原発事故時の菅首相の対応については、世間の見方が分かれています。
民間事故調などでは「東電の撤退を阻止した」として一定の評価がされました。
一方、国会事故調、政府事故調などでは「過剰介入で、むしろ現場の邪魔をした」という論調でしょうか。
本書を読むまでの私の立ち位置を書いておく方がフェアでしょう。
正直に言えば、「東電の撤退意図はなかったか」という記事で書いたように、国会事故調などでの見方には疑問があり、民間事故調の見方に立っています。
http://blogs.yahoo.co.jp/jukeizukoubou/30872466.html
もともと(少なくとも小泉内閣以降の)自公政権には批判的で、民主党を主にした政権への移行は起こるべくして起こった、と考えています。
ただし、民主党のマニュフェストを評価したからではなく、政権交代は自公の敵失によるもので、民主政権が長続きするだろう(あるいは「長続きすべき」)とは考えていませんでした。
菅氏については、厚生大臣として薬害エイズ問題に携わった件は評価していましたが、首相としては、前任者よりはマシなものの、震災対応としては(衆参ねじれ国会や野党の非協力、党内基盤の弱さなどを勘案したとしても)全く不十分、と考えていました。

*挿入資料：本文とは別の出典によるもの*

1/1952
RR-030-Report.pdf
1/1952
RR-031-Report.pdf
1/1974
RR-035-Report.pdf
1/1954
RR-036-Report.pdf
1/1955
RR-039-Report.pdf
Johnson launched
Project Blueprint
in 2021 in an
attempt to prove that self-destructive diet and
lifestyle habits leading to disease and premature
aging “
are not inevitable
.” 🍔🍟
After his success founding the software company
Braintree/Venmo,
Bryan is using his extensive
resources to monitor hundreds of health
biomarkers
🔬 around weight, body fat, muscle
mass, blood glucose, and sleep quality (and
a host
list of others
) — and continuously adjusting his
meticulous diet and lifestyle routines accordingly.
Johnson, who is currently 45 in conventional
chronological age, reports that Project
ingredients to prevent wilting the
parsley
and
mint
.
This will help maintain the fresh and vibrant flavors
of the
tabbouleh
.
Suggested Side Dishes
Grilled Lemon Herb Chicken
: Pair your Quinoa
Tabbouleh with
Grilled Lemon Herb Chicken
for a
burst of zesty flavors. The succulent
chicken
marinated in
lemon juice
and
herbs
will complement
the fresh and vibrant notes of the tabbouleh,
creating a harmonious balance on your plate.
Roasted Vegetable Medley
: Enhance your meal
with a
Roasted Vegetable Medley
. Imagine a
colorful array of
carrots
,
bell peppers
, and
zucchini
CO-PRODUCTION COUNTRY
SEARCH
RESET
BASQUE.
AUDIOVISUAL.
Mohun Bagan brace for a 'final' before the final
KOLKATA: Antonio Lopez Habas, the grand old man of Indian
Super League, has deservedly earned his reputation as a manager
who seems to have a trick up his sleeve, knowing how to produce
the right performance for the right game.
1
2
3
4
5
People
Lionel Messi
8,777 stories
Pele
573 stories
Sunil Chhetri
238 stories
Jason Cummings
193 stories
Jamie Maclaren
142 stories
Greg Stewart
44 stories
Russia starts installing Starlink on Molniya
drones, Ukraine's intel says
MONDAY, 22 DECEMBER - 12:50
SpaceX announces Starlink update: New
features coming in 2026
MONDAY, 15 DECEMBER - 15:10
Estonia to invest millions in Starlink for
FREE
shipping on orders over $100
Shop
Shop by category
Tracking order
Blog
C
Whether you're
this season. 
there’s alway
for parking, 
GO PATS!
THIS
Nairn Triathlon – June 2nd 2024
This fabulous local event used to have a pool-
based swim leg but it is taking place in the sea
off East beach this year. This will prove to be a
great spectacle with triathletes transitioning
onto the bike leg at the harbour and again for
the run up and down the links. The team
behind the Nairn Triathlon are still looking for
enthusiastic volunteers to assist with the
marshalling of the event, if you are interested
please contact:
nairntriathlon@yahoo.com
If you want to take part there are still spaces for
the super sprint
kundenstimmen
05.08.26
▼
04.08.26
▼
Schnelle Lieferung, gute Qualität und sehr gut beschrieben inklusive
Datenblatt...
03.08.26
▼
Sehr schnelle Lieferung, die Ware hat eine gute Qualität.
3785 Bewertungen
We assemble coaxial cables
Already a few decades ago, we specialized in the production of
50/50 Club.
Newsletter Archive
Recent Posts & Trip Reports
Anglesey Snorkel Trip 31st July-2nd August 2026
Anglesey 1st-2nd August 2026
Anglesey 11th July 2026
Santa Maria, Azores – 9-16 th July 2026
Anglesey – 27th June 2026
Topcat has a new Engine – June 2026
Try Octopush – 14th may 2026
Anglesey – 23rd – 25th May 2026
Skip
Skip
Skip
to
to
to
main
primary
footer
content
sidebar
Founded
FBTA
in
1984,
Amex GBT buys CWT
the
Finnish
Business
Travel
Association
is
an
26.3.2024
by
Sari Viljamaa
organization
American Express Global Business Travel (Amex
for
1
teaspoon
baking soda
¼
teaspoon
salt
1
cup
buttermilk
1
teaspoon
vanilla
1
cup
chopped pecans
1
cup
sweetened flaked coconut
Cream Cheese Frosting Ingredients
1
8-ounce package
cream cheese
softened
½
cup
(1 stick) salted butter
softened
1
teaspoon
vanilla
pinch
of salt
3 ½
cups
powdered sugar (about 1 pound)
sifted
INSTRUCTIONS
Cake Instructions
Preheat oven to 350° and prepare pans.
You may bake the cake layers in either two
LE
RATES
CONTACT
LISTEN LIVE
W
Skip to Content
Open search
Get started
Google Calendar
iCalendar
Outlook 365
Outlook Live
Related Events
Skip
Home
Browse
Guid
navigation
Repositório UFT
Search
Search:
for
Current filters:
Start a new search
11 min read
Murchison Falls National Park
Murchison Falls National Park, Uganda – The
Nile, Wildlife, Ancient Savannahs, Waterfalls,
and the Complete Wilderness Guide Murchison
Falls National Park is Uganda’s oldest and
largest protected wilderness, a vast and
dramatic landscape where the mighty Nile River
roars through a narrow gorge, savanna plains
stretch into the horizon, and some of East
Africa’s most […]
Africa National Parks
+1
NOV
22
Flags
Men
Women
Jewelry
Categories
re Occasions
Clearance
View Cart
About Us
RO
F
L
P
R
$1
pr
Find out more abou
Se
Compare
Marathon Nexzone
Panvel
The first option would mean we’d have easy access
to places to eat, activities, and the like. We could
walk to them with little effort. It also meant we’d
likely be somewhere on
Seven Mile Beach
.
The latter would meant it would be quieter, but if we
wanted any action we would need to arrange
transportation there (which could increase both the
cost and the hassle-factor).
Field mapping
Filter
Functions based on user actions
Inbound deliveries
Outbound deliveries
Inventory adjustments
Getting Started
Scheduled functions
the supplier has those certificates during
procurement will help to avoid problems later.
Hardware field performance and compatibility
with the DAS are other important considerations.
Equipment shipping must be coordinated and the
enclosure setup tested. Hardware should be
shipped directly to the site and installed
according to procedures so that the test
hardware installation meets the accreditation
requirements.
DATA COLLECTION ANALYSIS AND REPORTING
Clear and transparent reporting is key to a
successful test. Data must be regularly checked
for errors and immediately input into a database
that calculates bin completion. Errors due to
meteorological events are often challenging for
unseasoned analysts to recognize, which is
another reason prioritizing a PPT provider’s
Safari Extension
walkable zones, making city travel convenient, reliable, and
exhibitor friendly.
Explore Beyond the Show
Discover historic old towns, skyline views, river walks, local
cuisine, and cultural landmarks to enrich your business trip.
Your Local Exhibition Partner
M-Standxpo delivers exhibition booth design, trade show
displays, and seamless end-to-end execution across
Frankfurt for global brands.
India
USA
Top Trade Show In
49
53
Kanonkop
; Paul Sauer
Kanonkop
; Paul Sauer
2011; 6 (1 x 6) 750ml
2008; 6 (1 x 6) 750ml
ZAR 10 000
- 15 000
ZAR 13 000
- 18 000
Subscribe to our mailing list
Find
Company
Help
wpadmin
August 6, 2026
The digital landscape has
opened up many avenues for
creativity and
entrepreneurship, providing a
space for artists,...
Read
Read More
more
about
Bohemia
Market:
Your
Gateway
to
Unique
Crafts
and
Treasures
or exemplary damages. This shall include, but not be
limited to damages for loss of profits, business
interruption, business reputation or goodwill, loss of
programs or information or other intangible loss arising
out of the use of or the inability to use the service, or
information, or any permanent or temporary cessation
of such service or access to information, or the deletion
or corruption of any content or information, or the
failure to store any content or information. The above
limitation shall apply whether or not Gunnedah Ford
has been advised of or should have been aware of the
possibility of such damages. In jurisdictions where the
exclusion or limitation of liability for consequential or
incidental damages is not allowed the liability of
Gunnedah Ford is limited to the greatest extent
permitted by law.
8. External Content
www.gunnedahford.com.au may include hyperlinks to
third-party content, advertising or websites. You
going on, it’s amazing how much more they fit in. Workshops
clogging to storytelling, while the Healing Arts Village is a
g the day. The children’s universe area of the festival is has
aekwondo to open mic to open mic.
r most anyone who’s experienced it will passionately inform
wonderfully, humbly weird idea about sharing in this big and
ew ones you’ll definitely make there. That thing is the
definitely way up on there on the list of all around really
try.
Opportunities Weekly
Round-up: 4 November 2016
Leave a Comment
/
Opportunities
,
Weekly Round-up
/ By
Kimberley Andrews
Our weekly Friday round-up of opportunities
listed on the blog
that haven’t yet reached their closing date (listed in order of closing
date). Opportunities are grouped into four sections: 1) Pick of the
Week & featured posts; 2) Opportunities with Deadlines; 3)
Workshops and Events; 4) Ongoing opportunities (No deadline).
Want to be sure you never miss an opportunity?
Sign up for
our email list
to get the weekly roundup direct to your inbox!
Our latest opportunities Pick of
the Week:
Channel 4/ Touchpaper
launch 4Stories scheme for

今後の政権については、自公でも民主中心でもいいから(たいした違いはないから)、さっさと特例公債法案を成立させて、地方財政へのしわ寄せをやめてくれ、というところです。
・・・で。
本書を読んで、やはり、菅氏が怒鳴らなければ東電は全面撤退も考えていたのではないか、という心証が強くなりました。
ただ、官邸側からの証言を読んだだけですので、
東電サイドからの反論があれば、そして入手しやすい値段の本であれば(笑)
読んでみたいと思っています。
なんにせよ、こういう危機対応時の記録は、様々な角度から残すことが大切だと思いますので。
2012/10/21 21:36追記:
1)私は本書に書かれていることの全てに賛成しているわけではありません。
2)記事中の「東電」は、主に本社の経営陣を指しており、現場などで事故対応にあたられた方々を批判する意図はありません。